### Supplied passage

They're not exactly as supported, because they're not on by default, and they're not the thing everyone in the Mercurial culture tells you to use as the obvious solution to problems. Version control is as much about what other people do as what you do, and what other people do tends to align most closely with the defaults and what the tools encourage.

durin42 · on Jan 7, 2014

No, they're exactly as supported. What I meant by that was that we promise to not break them, ever, to keep the output formats stable, and accept bug reports for them. That doesn't necessarily mean it's something we'll always recommend (eg mq isn't something I'd recommend for a new user, rebase/histedit/amend are way better and always will be.)

We don't turn them on by default for two reasons: newbie users not shooting their foot off unexpectedly, and UI clutter. mq alone (which we actually recommend avoiding now if you don't really need it) adds a bunch of verbs to the command line interface.

We've talked about having an 'hg hello' command or something that'd give you a proposed template hgrc that suggest you might want rebase/record/histedit/pager/color/progress, but nobody's worked out exactly what that should be like. Does something like that sound like it might be helpful?

rbehrends · on Jan 8, 2014

I have wondered why they're called "extensions" rather than "modules", which I think would characterize their actual use better.

dgesang · on Jan 8, 2014

There are only two hard problems in computer science: cache invalidation and naming things. - Phil Karlton

mushishi · on Jan 7, 2014

Could you elaborate on why to avoid mq?

jordigh · on Jan 7, 2014

Some people like it, but my basic complaint with it is that it introduces a new concept, the "patch", that is basically a crippled commit. When a patch is not a commit, you get rejected diff hunks when it fails to apply, and it can easily forget its history.

### Written problem A
Please decide whether each statement agrees with the Mercurial thread, answering yes or no and quoting the deciding words: (i) the developers promise to keep the output formats of the extensions stable; (ii) the extensions are turned on by default; (iii) durin42 recommends mq for a new user.
### Written problem B
Extend the Mercurial thread, picking up right after its final sentence.
The data after this point has no connection to the Mercurial thread.

### Stored data
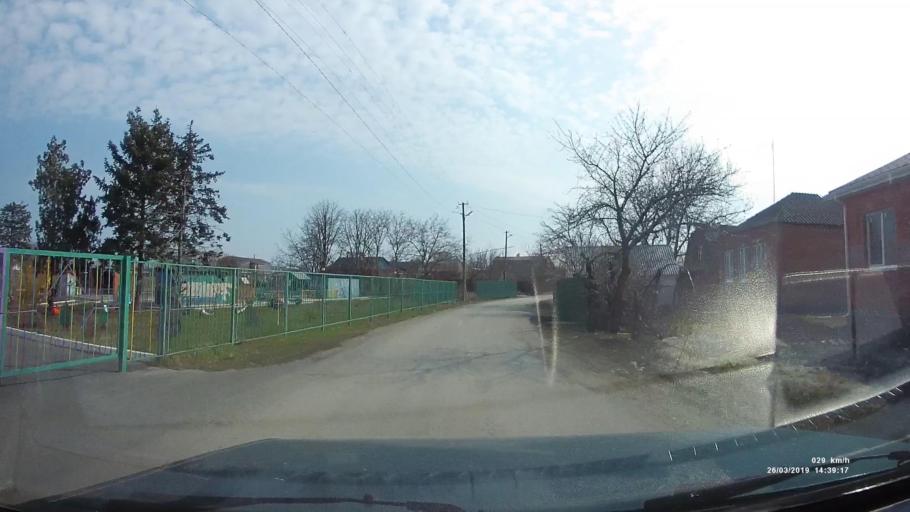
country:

### Expected output A
(i) Yes: "to keep the output formats stable"
(ii) No: "We don't turn them on by default for two reasons"
(iii) No: "mq isn't something I'd recommend for a new user"

### Expected output B
An MQ patch is basically a commit that doesn't know how to merge and doesn't keep backups. It's way too easy to make a mistake and lose work. I consider MQ one of hg's youthful mistakes before tools like histedit, rebase, and Evolve came to exist.

ahomescu1 · on Jan 8, 2014

mq keeps its patches as an internal per-repo stack. This is much weaker than git's tree branches.

Here's an example: let's say I've been working on a repo, and have 2 current mq patches called A and B pushed. There's no way for me to pop A and B, then apply another patch called D in the current repo (at least as far as I could figure out). Also, even if there were, I'd have no way of then pushing A and B on top of D. The patches only work as a linear stack (D must come on top of B).

rossjudson · on Jan 8, 2014

I do this all the time. Pop B, pop A, reorder patch queue to put D first, push D, push A, push B. Check the docs.

masklinn · on Jan 7, 2014

It's a very powerful tool, but also a complex one, and one which brings in a bunch of new commands. There are a bunch of extension which provide nice UIs to various subsets of mq's full power, and are much simpler.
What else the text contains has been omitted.